§ What needs to be done
Each line below must be set down exactly; omit any image you find.

§ Listed entries
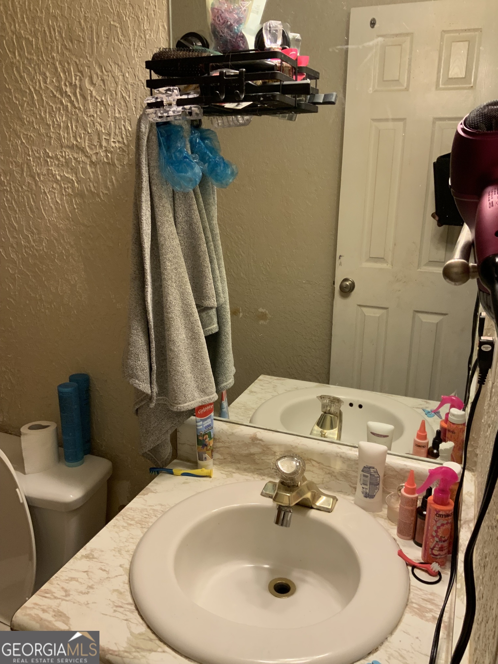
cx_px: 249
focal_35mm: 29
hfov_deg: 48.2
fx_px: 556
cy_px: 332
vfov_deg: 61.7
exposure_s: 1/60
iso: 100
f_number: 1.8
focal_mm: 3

§ Expected answer
cx_px: 249
focal_35mm: 29
hfov_deg: 48.2
fx_px: 556
cy_px: 332
vfov_deg: 61.7
exposure_s: 1/60
iso: 100
f_number: 1.8
focal_mm: 3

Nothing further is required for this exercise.